= Beginning of Section =

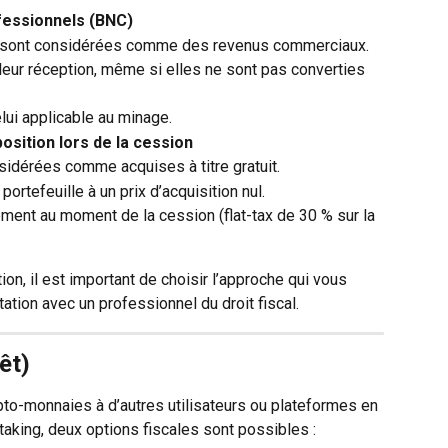
fessionnels (BNC)
sont considérées comme des revenus commerciaux.
eur réception, même si elles ne sont pas converties 
lui applicable au minage.
osition lors de la cession
dérées comme acquises à titre gratuit.
portefeuille à un prix d’acquisition nul.
ement au moment de la cession (flat-tax de 30 % sur la 
tion, il est important de choisir l’approche qui vous 
ation avec un professionnel du droit fiscal.
êt)
pto-monnaies à d’autres utilisateurs ou plateformes en 
aking, deux options fiscales sont possibles :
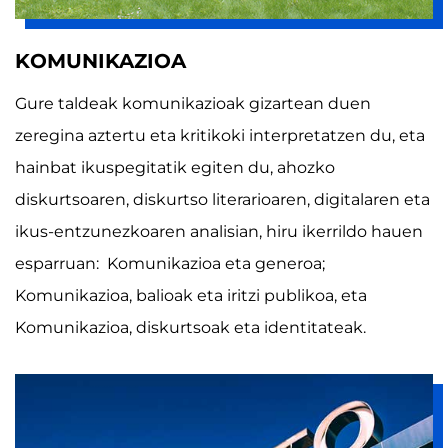
KOMUNIKAZIOA
Gure taldeak komunikazioak gizartean duen
zeregina aztertu eta kritikoki interpretatzen du, eta
hainbat ikuspegitatik egiten du, ahozko
diskurtsoaren, diskurtso literarioaren, digitalaren eta
ikus-entzunezkoaren analisian, hiru ikerrildo hauen
esparruan: Komunikazioa eta generoa;
Komunikazioa, balioak eta iritzi publikoa, eta
Komunikazioa, diskurtsoak eta identitateak.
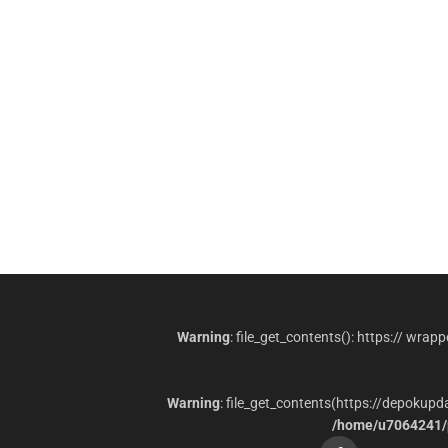
Warning
: file_get_contents(): https:// wrap
Warning
: file_get_contents(https://depokup
/home/u7064241/p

= End of Section =

▶ Work to be completed:
Return the material above verbatim, minus the pictures.

▶ Answer section:
fessionnels (BNC)
sont considérées comme des revenus commerciaux.
eur réception, même si elles ne sont pas converties 
lui applicable au minage.
osition lors de la cession
dérées comme acquises à titre gratuit.
portefeuille à un prix d’acquisition nul.
ement au moment de la cession (flat-tax de 30 % sur la 
tion, il est important de choisir l’approche qui vous 
ation avec un professionnel du droit fiscal.
êt)
pto-monnaies à d’autres utilisateurs ou plateformes en 
aking, deux options fiscales sont possibles :
KOMUNIKAZIOA
Gure taldeak komunikazioak gizartean duen
zeregina aztertu eta kritikoki interpretatzen du, eta
hainbat ikuspegitatik egiten du, ahozko
diskurtsoaren, diskurtso literarioaren, digitalaren eta
ikus-entzunezkoaren analisian, hiru ikerrildo hauen
esparruan: Komunikazioa eta generoa;
Komunikazioa, balioak eta iritzi publikoa, eta
Komunikazioa, diskurtsoak eta identitateak.
Warning
: file_get_contents(): https:// wrap
Warning
: file_get_contents(https://depokup
/home/u7064241/p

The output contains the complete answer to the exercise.